By the early 1830s, the Second Bank of the United States had become highly controversial among Americans of different social levels. When President Andrew Jackson vetoed the Bank’s recharter bill and began withdrawing government deposits, the Bank’s leadership responded with a reduction of earning assets. This effort to prompt public outrage over Jacksonian policy also led to bitter feelings toward the Bank, as noted in “Zip Coon”:

I tell you what will happin den, now bery soon,
De Nited States Bank will be blown to de moon;
Dare General Jackson, will him lampoon,
An de bery nex President, will be Zip Coon.

It is easy to imagine an audience of working-class men roaring with approval as Dixon or one of his competitors delivered this verse. Andrew Jackson’s heroic image is burnished in a stanza from an alternate version, published around 1835; it vividly describes the event which won “Old Hickory” national renown:

I pose you heard ob de battle New Orleans,
Whar ole Gineral Jackson gib de British beans;
Dare de Yankee boys do de job so slick,
For dey cotch old Packenham an rowed him up de creek.

President Jackson was not the only public figure to receive a nod in the song. Zip Coon admonishes “you tarnel kritter Crocket” to wait for him, for “Zip shall be President, Crocket shall be vice, / An den dey two together, will hab de tings nice.” By the early 1830s, Colonel David “Davy” Crockett had already served in Congress and was campaigning for reelection. The enormously popular frontiersman had become an outspoken critic of Jackson’s policies, and there were indeed plans to run Crockett against Jackson in the 1836 presidential race.

In the “Era of the Common Man,” the minstrel show developed as a source of both hilarity and social commentary, using clownish stock characters to seize the audience’s attention and loosen them up before treating them to a dose of reality. Minstrel songs are therefore a useful guide to the ways ordinary people interpreted issues in society, economy and politics, and none more so than “Zip Coon.”

2 Comments:

Anonymous Philip Rogers said...

The Second Bank of the US controversy is of interest to me as it relates to the Andrew Jackson and his era which promoted black-face minstrelsy.

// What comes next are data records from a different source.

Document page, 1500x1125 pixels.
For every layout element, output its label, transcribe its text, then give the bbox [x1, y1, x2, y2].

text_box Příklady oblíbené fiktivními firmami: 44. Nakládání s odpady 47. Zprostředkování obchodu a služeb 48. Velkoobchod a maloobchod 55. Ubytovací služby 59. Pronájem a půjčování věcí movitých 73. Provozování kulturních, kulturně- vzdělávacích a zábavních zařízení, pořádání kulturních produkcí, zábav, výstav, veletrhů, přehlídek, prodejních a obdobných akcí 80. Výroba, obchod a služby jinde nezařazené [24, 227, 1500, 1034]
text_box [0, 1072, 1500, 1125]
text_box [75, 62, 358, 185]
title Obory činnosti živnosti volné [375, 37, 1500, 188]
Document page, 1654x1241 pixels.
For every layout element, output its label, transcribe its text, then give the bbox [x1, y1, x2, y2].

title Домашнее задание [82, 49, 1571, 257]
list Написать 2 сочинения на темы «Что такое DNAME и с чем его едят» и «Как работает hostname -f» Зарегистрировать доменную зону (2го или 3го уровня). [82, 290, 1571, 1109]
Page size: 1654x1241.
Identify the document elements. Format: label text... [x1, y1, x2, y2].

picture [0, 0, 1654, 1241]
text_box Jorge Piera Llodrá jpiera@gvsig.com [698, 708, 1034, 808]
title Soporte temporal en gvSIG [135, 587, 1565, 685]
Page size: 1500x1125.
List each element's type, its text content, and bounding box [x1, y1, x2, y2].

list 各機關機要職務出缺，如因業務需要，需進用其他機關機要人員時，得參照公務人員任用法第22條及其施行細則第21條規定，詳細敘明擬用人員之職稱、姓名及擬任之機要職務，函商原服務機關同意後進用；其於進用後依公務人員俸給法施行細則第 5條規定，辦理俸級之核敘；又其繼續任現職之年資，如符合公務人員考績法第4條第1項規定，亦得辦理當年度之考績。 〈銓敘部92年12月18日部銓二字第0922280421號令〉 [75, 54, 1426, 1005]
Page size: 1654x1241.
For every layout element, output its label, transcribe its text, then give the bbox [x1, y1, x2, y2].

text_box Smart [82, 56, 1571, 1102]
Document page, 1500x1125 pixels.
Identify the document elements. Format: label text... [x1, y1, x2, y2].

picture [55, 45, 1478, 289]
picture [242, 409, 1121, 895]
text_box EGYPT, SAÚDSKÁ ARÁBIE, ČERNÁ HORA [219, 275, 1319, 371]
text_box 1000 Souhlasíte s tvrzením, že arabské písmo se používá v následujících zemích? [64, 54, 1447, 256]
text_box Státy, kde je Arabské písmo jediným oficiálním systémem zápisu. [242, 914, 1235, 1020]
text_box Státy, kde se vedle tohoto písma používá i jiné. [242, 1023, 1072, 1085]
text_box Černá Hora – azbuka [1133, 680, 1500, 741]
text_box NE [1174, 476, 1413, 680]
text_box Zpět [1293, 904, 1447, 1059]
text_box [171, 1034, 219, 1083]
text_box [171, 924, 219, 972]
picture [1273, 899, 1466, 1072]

It would be good to receive information on resources that discuss details of the controversy and why it existed.

1:11 PM  
Blogger FortyRounder said...

Philip, thanks for commenting. There was a volume of Nicholas Biddle's correspondence (he was Bank president) published many decades ago which can doubtless be ordereed through interlibrary loan. For the Bank War portion of the paper I relied on a few journal articles: Jacob P. Meerman, "The Climax of the Bank War: Biddle's Contraction, 1833-34," from the Journal of Political Economy, and Harry N. Scheiber, "Some Documents on Jackson's Bank War," Pennsylvania History. Both of these appeared in 1963.